What you should do
The reply should be the records repeated exactly, without any images.

Records to use

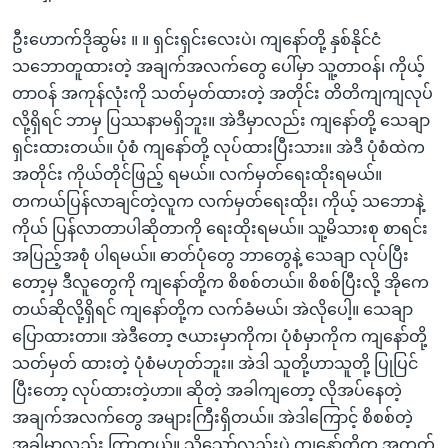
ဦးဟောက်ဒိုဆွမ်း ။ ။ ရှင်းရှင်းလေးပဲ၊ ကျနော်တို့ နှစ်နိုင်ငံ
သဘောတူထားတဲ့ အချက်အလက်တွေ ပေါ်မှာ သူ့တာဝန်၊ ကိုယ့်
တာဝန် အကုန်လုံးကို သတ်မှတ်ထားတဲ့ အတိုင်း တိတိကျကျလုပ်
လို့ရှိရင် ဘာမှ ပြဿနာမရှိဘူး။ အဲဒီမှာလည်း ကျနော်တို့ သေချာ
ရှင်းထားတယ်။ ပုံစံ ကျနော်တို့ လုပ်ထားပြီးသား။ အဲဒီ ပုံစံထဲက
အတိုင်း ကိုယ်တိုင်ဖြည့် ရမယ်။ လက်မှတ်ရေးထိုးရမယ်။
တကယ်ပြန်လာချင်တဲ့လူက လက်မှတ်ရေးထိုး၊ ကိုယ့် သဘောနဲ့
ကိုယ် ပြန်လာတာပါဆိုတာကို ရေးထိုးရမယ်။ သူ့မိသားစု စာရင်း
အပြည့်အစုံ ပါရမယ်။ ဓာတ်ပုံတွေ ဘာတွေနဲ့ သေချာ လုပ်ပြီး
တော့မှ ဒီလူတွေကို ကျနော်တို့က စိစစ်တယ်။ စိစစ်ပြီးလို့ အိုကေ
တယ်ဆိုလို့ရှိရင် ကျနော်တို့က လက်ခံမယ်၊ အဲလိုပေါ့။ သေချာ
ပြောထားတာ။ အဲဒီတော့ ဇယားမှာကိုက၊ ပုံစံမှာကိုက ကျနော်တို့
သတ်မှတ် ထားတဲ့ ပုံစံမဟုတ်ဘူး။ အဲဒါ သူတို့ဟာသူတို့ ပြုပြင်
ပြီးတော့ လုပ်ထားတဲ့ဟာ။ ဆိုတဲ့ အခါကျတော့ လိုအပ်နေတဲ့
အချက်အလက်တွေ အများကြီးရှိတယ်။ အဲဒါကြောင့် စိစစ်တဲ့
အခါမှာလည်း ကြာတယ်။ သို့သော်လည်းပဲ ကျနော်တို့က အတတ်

Result of the exercise
ဦးဟောက်ဒိုဆွမ်း ။ ။ ရှင်းရှင်းလေးပဲ၊ ကျနော်တို့ နှစ်နိုင်ငံ
သဘောတူထားတဲ့ အချက်အလက်တွေ ပေါ်မှာ သူ့တာဝန်၊ ကိုယ့်
တာဝန် အကုန်လုံးကို သတ်မှတ်ထားတဲ့ အတိုင်း တိတိကျကျလုပ်
လို့ရှိရင် ဘာမှ ပြဿနာမရှိဘူး။ အဲဒီမှာလည်း ကျနော်တို့ သေချာ
ရှင်းထားတယ်။ ပုံစံ ကျနော်တို့ လုပ်ထားပြီးသား။ အဲဒီ ပုံစံထဲက
အတိုင်း ကိုယ်တိုင်ဖြည့် ရမယ်။ လက်မှတ်ရေးထိုးရမယ်။
တကယ်ပြန်လာချင်တဲ့လူက လက်မှတ်ရေးထိုး၊ ကိုယ့် သဘောနဲ့
ကိုယ် ပြန်လာတာပါဆိုတာကို ရေးထိုးရမယ်။ သူ့မိသားစု စာရင်း
အပြည့်အစုံ ပါရမယ်။ ဓာတ်ပုံတွေ ဘာတွေနဲ့ သေချာ လုပ်ပြီး
တော့မှ ဒီလူတွေကို ကျနော်တို့က စိစစ်တယ်။ စိစစ်ပြီးလို့ အိုကေ
တယ်ဆိုလို့ရှိရင် ကျနော်တို့က လက်ခံမယ်၊ အဲလိုပေါ့။ သေချာ
ပြောထားတာ။ အဲဒီတော့ ဇယားမှာကိုက၊ ပုံစံမှာကိုက ကျနော်တို့
သတ်မှတ် ထားတဲ့ ပုံစံမဟုတ်ဘူး။ အဲဒါ သူတို့ဟာသူတို့ ပြုပြင်
ပြီးတော့ လုပ်ထားတဲ့ဟာ။ ဆိုတဲ့ အခါကျတော့ လိုအပ်နေတဲ့
အချက်အလက်တွေ အများကြီးရှိတယ်။ အဲဒါကြောင့် စိစစ်တဲ့
အခါမှာလည်း ကြာတယ်။ သို့သော်လည်းပဲ ကျနော်တို့က အတတ်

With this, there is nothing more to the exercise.